Beta Blocker Interruption After Uncomplicated Myocardial Infarction

Phase 4

Completed

• Conditions: Myocardial Infarction
• Interventions: Drug: Continuation of the Betablockers (βB) treatment; Drug: Beta-blockers withdrawal

• Registration Number: NCT03498066
• Lead Sponsor: Assistance Publique - Hôpitaux de Paris

Brief Summary

ABYSS is a national, multicenter, randomised, open label trial using the PROBE study design, that will evaluate the non-inferiority of the interruption of ΒB therapy after an uncomplicated MI after six months or more of follow-up compared to the continuation of βB evaluated by the primary endpoint or death, MI, Stroke and rehospitalization for others cardiovascular reasons.

Detailed Description

Despite the outstanding progress made in cardiac care over the last few years, cardiovascular diseases remain the leading cause of morbidity and mortality in developed countries.

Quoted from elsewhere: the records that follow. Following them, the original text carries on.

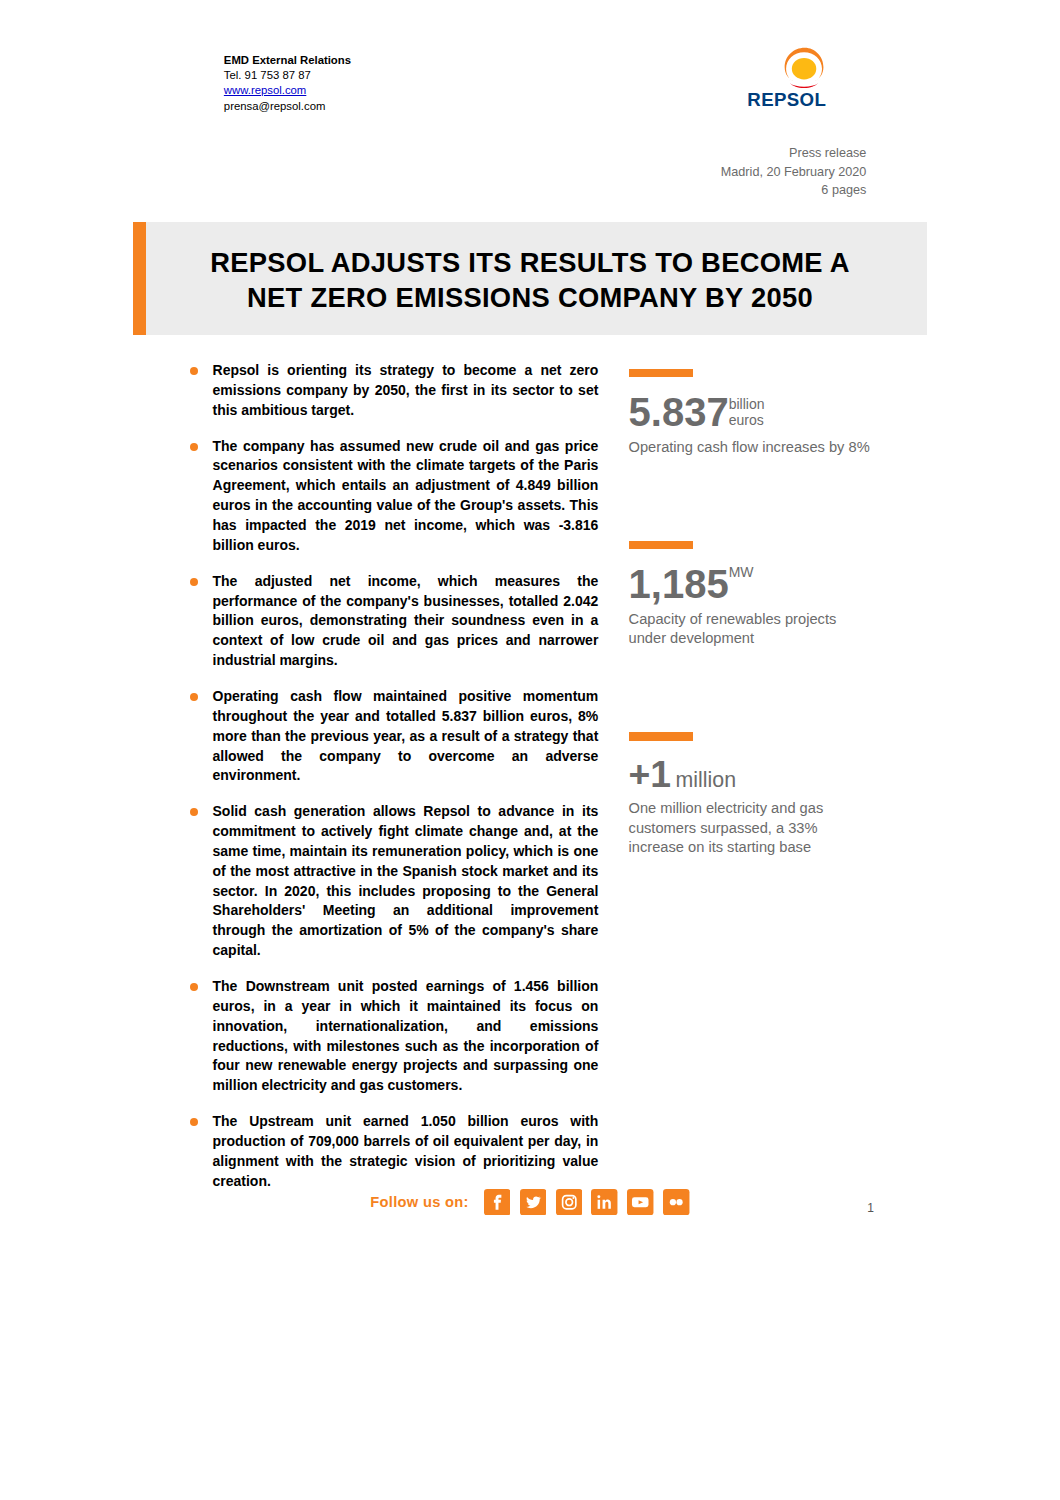EMD External Relations
Tel. 91 753 87 87
www.repsol.com
prensa@repsol.com
REPSOL
Press release
Madrid, 20 February 2020
6 pages
REPSOL ADJUSTS ITS RESULTS TO BECOME A
NET ZERO EMISSIONS COMPANY BY 2050
Repsol is orienting its strategy to become a net zero emissions company by 2050, the first in its sector to set this ambitious target.
The company has assumed new crude oil and gas price scenarios consistent with the climate targets of the Paris Agreement, which entails an adjustment of 4.849 billion euros in the accounting value of the Group's assets. This has impacted the 2019 net income, which was -3.816 billion euros.
The adjusted net income, which measures the performance of the company's businesses, totalled 2.042 billion euros, demonstrating their soundness even in a context of low crude oil and gas prices and narrower industrial margins.
Operating cash flow maintained positive momentum throughout the year and totalled 5.837 billion euros, 8% more than the previous year, as a result of a strategy that allowed the company to overcome an adverse environment.
Solid cash generation allows Repsol to advance in its commitment to actively fight climate change and, at the same time, maintain its remuneration policy, which is one of the most attractive in the Spanish stock market and its sector. In 2020, this includes proposing to the General Shareholders' Meeting an additional improvement through the amortization of 5% of the company's share capital.
The Downstream unit posted earnings of 1.456 billion euros, in a year in which it maintained its focus on innovation, internationalization, and emissions reductions, with milestones such as the incorporation of four new renewable energy projects and surpassing one million electricity and gas customers.
The Upstream unit earned 1.050 billion euros with production of 709,000 barrels of oil equivalent per day, in alignment with the strategic vision of prioritizing value creation.
5.837 billion euros
Operating cash flow increases by 8%
1,185 MW
Capacity of renewables projects under development
+1 million
One million electricity and gas customers surpassed, a 33% increase on its starting base
Follow us on:
1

After the initial clinical event, patients are considered to have a chronic disease which combined with the increasing actual life expectancy patients with CAD are a major source of expenses due to their life-long treatment and follow-up.

ΒB are prescribed during the initial hospitalisation for MI and in the post-MI phase. European (European Society of Cardiology, ESC) and American (ACC/AHA) guidelines initially gave βB therapy a class I recommendation for MI or acute coronary syndrome (ACS) for the first year of treatment and extended such recommendation without solid data up to 3 years after MI , . However, there has been no recent clinical trial to evaluate safety and efficacy of long term ΒB therapy in the contemporary therapeutic era. Taking such lack of evidence in account and acknowledging that clinical practice has changed, the latest ESC STEMI (2014) and NSTEMI (2015) Guidelines degraded the recommendation for the use of ΒB in post MI patients (Class IIa B) during the hospitalization period and they question the validity of its use after the initial stabilization phase. This was confirmed in the 2017 STEMI Guidelines.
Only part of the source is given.